Ringo, though, turned out to be the real star of this show. He was not only the rambunctious heart of the 1967 film, bickering with his "aunt Jessie" on the bus and representing the love-hate relationship between old and new generations in these exchanges, but he had a wittily offhand take on events today. There was very little in the way of a plan or script when they hired the bus, he said, and some of the cast was randomly plucked out of a catalogue of "out-of-work artists".

Martin Scorsese talked about the film's influence, while Paul Merton and Barry Miles gave us snatches of social history. A further layering of fascinating voices came with reflections from the ordinary folk surrounding this bizarre event: the cameraman was tracked down, so were two women, now middle-aged, who joined the tour at the last minute. One boarded the bus on Friday and lost her job on Monday after failing to turn up to work. A fantastically defiant letter sent to The Daily Telegraph amid mass outrage, was from an elderly couple who couldn't get enough of the film: "I laughed until I cried several times," it read.

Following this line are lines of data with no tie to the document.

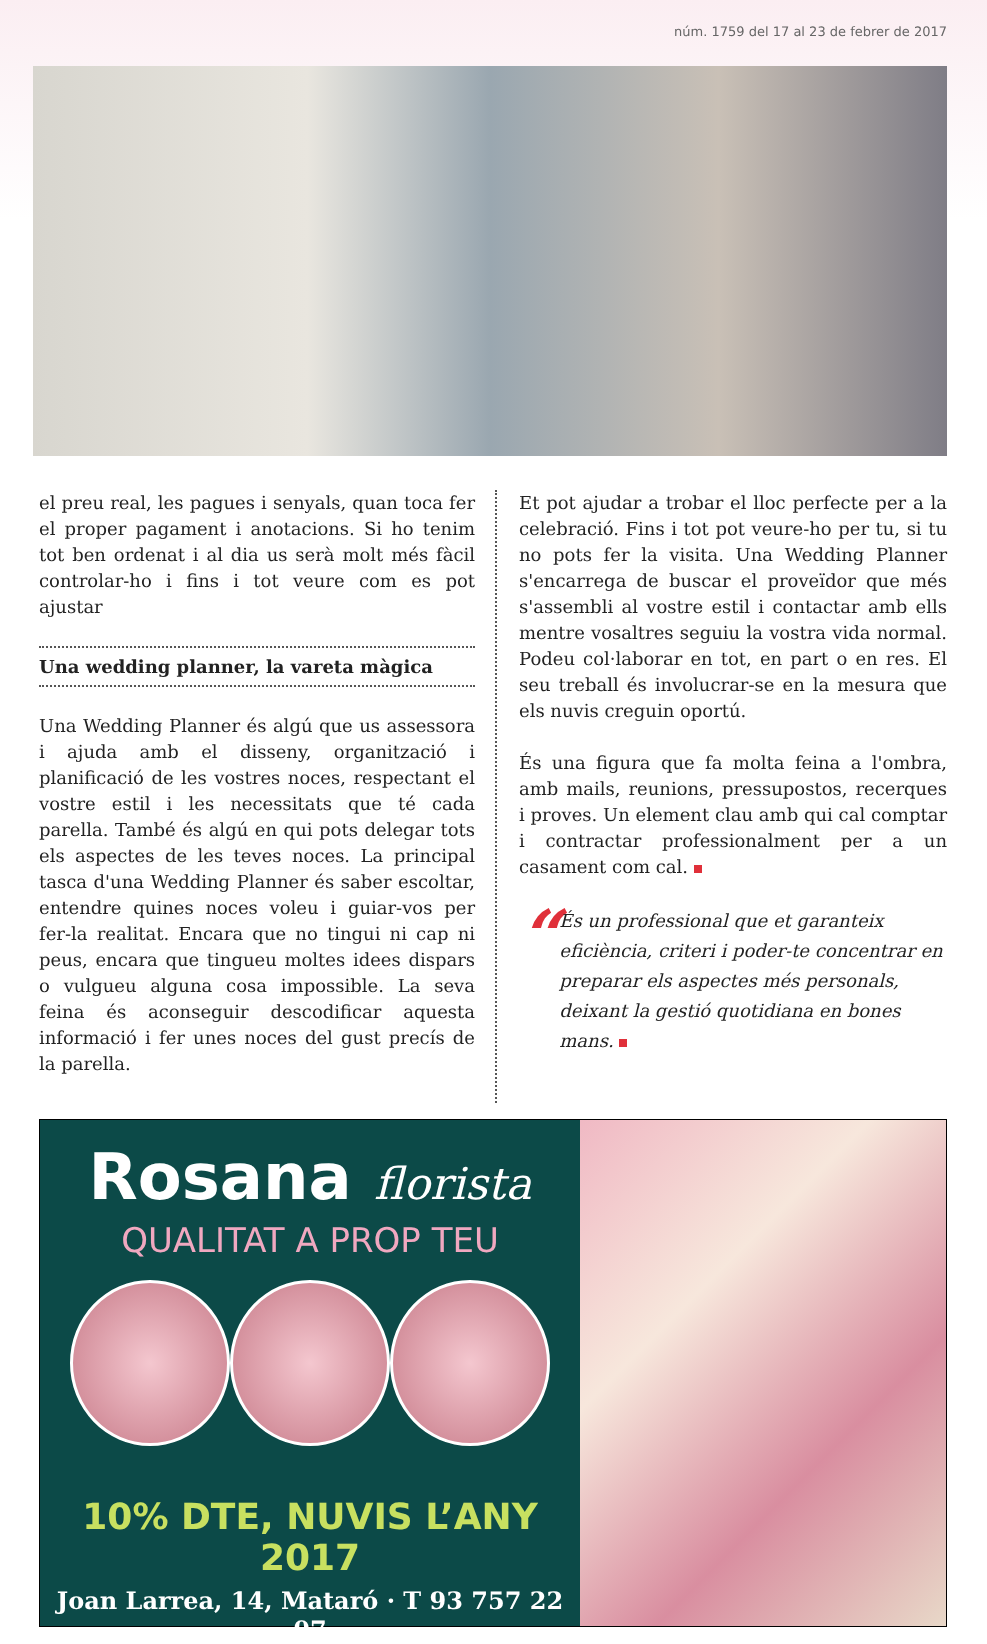núm. 1759 del 17 al 23 de febrer de 2017
el preu real, les pagues i senyals, quan toca fer el proper pagament i anotacions. Si ho tenim tot ben ordenat i al dia us serà molt més fàcil controlar-ho i fins i tot veure com es pot ajustar
Una wedding planner, la vareta màgica
Una Wedding Planner és algú que us assessora i ajuda amb el disseny, organització i planificació de les vostres noces, respectant el vostre estil i les necessitats que té cada parella. També és algú en qui pots delegar tots els aspectes de les teves noces. La principal tasca d'una Wedding Planner és saber escoltar, entendre quines noces voleu i guiar-vos per fer-la realitat. Encara que no tingui ni cap ni peus, encara que tingueu moltes idees dispars o vulgueu alguna cosa impossible. La seva feina és aconseguir descodificar aquesta informació i fer unes noces del gust precís de la parella.
Et pot ajudar a trobar el lloc perfecte per a la celebració. Fins i tot pot veure-ho per tu, si tu no pots fer la visita. Una Wedding Planner s'encarrega de buscar el proveïdor que més s'assembli al vostre estil i contactar amb ells mentre vosaltres seguiu la vostra vida normal. Podeu col·laborar en tot, en part o en res. El seu treball és involucrar-se en la mesura que els nuvis creguin oportú.
És una figura que fa molta feina a l'ombra, amb mails, reunions, pressupostos, recerques i proves. Un element clau amb qui cal comptar i contractar professionalment per a un casament com cal.
“
És un professional que et garanteix eficiència, criteri i poder-te concentrar en preparar els aspectes més personals, deixant la gestió quotidiana en bones mans.
Rosana florista
QUALITAT A PROP TEU
10% DTE, NUVIS L’ANY 2017
Joan Larrea, 14, Mataró · T 93 757 22 07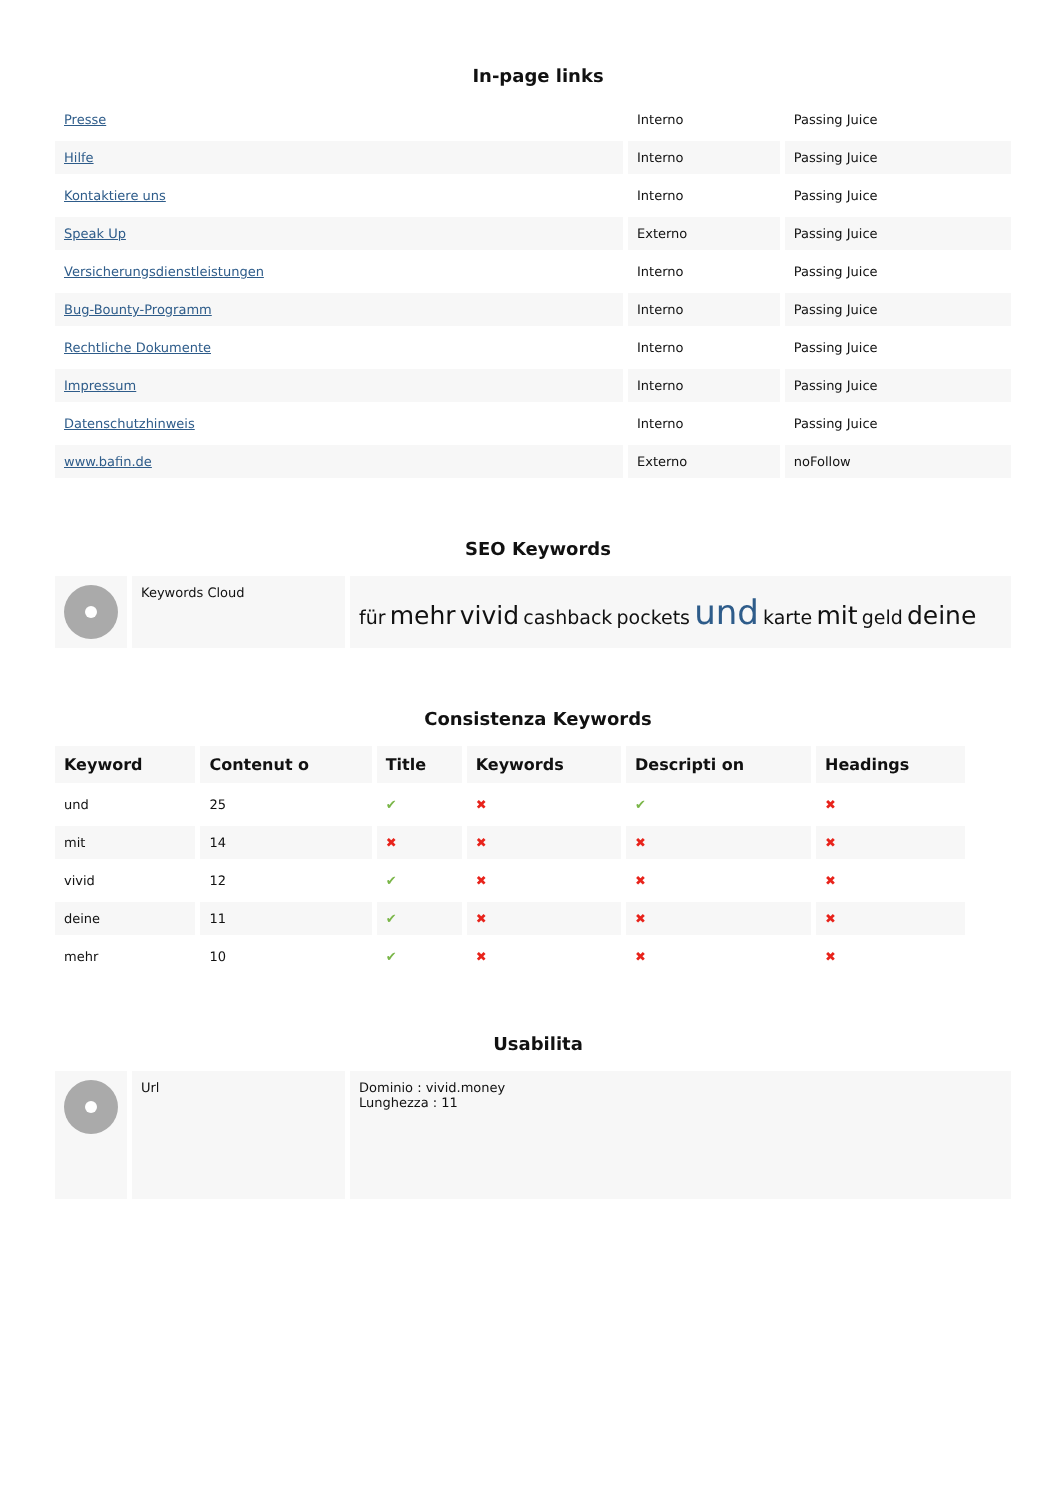In-page links
| Presse | Interno | Passing Juice |
| Hilfe | Interno | Passing Juice |
| Kontaktiere uns | Interno | Passing Juice |
| Speak Up | Externo | Passing Juice |
| Versicherungsdienstleistungen | Interno | Passing Juice |
| Bug-Bounty-Programm | Interno | Passing Juice |
| Rechtliche Dokumente | Interno | Passing Juice |
| Impressum | Interno | Passing Juice |
| Datenschutzhinweis | Interno | Passing Juice |
| www.bafin.de | Externo | noFollow |
SEO Keywords
| | Keywords Cloud | für mehr vivid cashback pockets und karte mit geld deine |
Consistenza Keywords
| Keyword | Contenut o | Title | Keywords | Descripti on | Headings |
| --- | --- | --- | --- | --- | --- |
| und | 25 | ✔ | ✖ | ✔ | ✖ |
| mit | 14 | ✖ | ✖ | ✖ | ✖ |
| vivid | 12 | ✔ | ✖ | ✖ | ✖ |
| deine | 11 | ✔ | ✖ | ✖ | ✖ |
| mehr | 10 | ✔ | ✖ | ✖ | ✖ |
Usabilita
| | Url | Dominio : vivid.money Lunghezza : 11 |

The documentary scratched beneath the surface of the public outrage and came to interesting conclusions: the film crystallised the collision course that the old and new orders had been heading towards in this decade. Deviation from the norm was still frowned upon, yet people – the Beatles and their busload – were deviating. One woman who watched the film with her father remembered: "My dad said they should get a haircut." She told him, "Jesus had long hair", which must have shut him up. The film may well have marked the starting point of an era now in full bloom, in which youth culture is the new religion.

Afterwards, appropriately, came the first BBC airing of Magical Mystery Tour since 1979. The Beatles made the film the way a group of pals might make a home movie, with no storyboard, only a spirit of adventure. The result is as artistically audacious as it is silly, though today, its historical value eclipses its creative merits, serving as a time capsule of Sixties counter-culture. Then, it paved the way for the surrealism that McCartney referred to in British cinema. Alternative worlds spliced into one another in what seemed like a trek through the subconscious. As the Telegraph-reading couple wrote, it was over all too quickly.